Generative artificial intelligence has been among the most impressive breakthroughs in years. But for corporate security chiefs, it’s causing angst.
That’s because for all its genius, generative AI – which can create human-level text as well as unprecedented efficiencies – also heaps new risks and potential liabilities upon companies.
As AI moves rapidly through companies and society as a whole, risks will accelerate as well. Despite the fact that AI innovations produce risks, adopting AI isn’t an option; it’s a must. It would be a strategic blunder for any company to avoid the use of generative AI in different levels of its business – from human resources to analytics to product development.
As a result, a company’s first order of business is to conduct due diligence and protect against risks that range from cybersecurity threats, intellectual property infringement, unreliable data sets and false information.
The responsibility to protect against potential generative AI threats falls on the shoulders of the security team. A security chief’s priority is to understand the different ways AI tools could undermine a company. Bad actors will employ them, so a mitigation strategy must be put in place.
The fundamental problem with the large language models that underpin generative AI tools lies in the way they are trained. They are fed massive amounts of data from various sources on the internet, ranging from Wikipedia and PubMed, to EDGAR and the FreeLaw Project.
Using this information, the model creates a “worldview” to generate content. But the supposed facts embedded within are sometimes fuzzy. Likewise, newly generated information can contain bias or a lack of ethics.
How can that happen? Artificial intelligence, while being able to mimic human language, cannot fundamentally understand the stories it generates. It uses algorithms to predict which word comes next in a sentence. So if, for example, the entire internet is used as the foundation, the outcome will contain the bad and the good.
Machines’ lack of understanding requires that humans evaluate the veracity of information. Because there can be unpredictable patterns, predictions or outcomes stemming from underlying information, it is people who need to handle the last mile of any process that leads to a decision.
From a risk-management perspective, there are several implications for companies. For starters, if they’re using generative AI within their own organization, they must pay close attention to what information they're feeding the model. They must also know the integrity of data purchased from vendors.
The model needs a valid set of facts to draw upon to generate the best results. Fortunately, every company is a massive owner of data: They've got their historical customer data, market trends, surveys, and financials. The key is to ensure the models are tapping into this fact base.
Just as important, companies need to be aware of how other businesses, partners, and vendors are sourcing their information and training their models. Are the people you’re doing business with doing their best to filter out misinformation and skewed results? If not, they’re a potential risk to your business.
Attention to due diligence and liability will play a bigger role with the mass proliferation of AI. Copyright and intellectual property infringement will be ramped up as some companies might not be aware they’ve crossed a legal line. Spotify recently removed tens of thousands of AI-generated songs from its platform in a purge of fake streams after they were flagged by record labels.

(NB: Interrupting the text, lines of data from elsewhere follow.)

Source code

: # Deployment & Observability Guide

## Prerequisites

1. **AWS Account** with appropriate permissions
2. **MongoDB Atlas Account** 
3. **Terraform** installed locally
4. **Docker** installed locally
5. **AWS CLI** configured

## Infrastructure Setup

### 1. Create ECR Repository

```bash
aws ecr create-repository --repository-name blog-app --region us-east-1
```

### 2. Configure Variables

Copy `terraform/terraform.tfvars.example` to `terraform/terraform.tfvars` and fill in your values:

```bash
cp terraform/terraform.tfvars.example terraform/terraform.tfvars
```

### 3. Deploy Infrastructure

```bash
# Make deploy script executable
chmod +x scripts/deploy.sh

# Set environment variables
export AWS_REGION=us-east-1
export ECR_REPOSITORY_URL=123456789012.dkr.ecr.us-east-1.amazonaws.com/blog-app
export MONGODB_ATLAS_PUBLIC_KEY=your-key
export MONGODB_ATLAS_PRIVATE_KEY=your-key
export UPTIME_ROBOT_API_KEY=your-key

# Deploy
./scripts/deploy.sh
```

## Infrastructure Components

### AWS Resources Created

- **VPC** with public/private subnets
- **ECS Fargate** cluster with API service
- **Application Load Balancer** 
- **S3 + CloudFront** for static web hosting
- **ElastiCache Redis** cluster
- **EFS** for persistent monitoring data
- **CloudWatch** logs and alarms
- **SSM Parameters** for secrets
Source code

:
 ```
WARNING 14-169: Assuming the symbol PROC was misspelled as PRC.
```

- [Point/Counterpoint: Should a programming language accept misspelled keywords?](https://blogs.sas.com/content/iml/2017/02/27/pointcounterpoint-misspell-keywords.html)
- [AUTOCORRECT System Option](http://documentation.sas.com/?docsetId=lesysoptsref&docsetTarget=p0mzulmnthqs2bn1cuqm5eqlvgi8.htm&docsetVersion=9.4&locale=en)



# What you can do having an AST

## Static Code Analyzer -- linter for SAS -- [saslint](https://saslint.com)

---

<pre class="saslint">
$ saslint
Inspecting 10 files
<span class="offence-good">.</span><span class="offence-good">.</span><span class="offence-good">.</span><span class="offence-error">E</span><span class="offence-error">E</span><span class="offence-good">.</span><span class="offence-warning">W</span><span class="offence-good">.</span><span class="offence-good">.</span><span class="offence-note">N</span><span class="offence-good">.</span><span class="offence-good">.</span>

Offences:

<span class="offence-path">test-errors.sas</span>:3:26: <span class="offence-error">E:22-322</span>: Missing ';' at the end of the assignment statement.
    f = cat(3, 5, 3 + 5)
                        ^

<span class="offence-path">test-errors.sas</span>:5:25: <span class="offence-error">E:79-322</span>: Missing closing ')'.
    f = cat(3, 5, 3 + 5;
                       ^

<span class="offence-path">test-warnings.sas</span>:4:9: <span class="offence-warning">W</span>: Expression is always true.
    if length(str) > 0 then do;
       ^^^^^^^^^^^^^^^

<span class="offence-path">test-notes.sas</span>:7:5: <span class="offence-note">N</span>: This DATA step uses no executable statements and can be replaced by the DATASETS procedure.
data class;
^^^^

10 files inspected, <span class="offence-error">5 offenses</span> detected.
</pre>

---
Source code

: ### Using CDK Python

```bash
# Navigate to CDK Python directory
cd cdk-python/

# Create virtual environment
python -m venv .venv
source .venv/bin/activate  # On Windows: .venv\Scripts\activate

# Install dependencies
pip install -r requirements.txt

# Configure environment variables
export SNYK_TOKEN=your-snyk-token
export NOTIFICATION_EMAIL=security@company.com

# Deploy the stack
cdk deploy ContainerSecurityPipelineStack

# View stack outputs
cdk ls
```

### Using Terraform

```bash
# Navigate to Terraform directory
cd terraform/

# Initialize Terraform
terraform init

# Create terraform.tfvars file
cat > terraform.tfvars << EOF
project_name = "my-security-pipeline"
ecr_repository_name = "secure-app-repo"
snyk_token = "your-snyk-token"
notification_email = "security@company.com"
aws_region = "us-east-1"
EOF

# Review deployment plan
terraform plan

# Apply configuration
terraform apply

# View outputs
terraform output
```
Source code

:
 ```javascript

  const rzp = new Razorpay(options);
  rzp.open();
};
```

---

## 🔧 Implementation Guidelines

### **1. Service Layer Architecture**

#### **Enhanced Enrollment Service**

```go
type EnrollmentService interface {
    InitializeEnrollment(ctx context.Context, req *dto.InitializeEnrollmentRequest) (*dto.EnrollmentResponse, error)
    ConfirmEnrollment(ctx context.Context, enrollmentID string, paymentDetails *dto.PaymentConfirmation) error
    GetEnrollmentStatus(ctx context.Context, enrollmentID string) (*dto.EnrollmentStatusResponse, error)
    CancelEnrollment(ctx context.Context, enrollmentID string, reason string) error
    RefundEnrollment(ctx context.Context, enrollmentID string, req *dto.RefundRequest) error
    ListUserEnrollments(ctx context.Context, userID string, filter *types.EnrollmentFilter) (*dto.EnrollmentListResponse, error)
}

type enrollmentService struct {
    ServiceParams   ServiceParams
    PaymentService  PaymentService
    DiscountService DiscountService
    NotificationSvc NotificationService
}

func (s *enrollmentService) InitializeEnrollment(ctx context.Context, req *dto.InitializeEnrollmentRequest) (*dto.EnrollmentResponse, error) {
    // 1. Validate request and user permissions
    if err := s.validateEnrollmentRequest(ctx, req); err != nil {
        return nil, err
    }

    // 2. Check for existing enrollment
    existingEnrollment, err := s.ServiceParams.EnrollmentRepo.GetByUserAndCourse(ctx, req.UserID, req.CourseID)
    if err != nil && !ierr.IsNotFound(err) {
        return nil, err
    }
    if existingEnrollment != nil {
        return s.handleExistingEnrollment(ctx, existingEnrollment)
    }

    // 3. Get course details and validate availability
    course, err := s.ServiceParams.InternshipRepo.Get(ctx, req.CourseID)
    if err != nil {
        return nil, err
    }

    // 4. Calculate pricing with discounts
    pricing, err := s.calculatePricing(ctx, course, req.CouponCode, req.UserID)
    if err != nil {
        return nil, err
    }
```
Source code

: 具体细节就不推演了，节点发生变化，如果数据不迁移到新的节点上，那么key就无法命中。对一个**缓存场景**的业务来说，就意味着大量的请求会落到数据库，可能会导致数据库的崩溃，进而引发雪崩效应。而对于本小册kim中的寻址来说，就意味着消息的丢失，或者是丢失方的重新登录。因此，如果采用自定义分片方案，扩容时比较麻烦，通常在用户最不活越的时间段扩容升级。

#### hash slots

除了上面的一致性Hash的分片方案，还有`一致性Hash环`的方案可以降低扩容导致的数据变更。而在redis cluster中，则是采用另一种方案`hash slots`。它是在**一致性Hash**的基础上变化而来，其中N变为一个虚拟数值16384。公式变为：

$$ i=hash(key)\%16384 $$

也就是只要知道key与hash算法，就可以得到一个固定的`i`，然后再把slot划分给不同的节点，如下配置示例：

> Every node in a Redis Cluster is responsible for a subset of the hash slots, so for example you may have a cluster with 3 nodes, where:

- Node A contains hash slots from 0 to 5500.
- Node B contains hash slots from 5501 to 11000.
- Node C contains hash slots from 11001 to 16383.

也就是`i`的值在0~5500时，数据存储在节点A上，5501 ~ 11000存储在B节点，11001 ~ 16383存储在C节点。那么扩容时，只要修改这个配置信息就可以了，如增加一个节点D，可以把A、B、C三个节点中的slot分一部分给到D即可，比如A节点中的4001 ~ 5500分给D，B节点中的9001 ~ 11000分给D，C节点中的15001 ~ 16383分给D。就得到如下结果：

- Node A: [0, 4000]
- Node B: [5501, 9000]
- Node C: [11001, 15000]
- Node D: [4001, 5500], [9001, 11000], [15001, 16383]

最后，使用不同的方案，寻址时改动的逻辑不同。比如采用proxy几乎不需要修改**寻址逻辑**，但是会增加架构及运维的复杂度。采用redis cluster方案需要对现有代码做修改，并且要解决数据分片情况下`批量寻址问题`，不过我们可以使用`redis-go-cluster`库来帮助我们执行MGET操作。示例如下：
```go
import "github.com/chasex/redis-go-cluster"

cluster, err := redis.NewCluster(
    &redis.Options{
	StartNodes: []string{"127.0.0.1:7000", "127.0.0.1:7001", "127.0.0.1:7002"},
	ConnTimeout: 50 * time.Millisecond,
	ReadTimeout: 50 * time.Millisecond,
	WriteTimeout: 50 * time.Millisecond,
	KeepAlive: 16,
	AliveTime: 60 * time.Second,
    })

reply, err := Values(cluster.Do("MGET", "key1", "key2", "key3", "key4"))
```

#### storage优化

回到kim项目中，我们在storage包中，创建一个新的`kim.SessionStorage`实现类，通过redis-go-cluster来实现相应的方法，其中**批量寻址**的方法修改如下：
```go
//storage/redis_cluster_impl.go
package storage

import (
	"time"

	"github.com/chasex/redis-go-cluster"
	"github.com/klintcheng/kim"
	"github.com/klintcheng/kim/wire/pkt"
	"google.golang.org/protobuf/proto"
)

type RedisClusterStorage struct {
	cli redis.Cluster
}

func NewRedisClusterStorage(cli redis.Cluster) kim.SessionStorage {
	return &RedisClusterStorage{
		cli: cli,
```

Cybersecurity risks have also been ramped up by the adoption of generative AI. The global volume of cyberattacks already reached an all-time high in last year’s fourth quarter, which was before a big surge in corporate AI spending took place in the first half of 2023.
The reason why organizations need to pay attention to generative AI is because text-generating tools such as ChatGPT give bad actors the ability to generate perfect text of nearly any length at the push of a button.
Just as concerning, users can instruct the generative AI to mimic the style, tone, and language of a specific individual. As a result, the velocity of impersonations and deep fakes is set to spike. What’s more, the barriers to such nefariousness have been dropped. A simple software plugin can generate chaos and confusion at scale.
If executives have written content publicly available on the internet – shareholder letters, media interviews, blog posts – that material becomes fodder for crafting believable phishing emails that seem to be from that person.
It’s more important than ever for businesses to understand the sourcing of their information, and how they're filtering out bad or corrupted data. Top of mind is for companies to understand how AI might be trying to change their opinions, their narratives, and their decisions because malicious actors are standing at the door.
Navigating new waters
To guard against social engineering attacks, companies will require increased vigilance and security. A good start is making employees aware that these highly advanced new methods exist.
While generative AI is undeniably a powerful and disruptive technology for companies that are successfully able to harness it, it also irrevocably changes the calculus around risk management.
Since the genie isn’t going back into the bottle, companies will need to use every tool at their disposal to make sure they’re successfully managing the risk that surrounds it.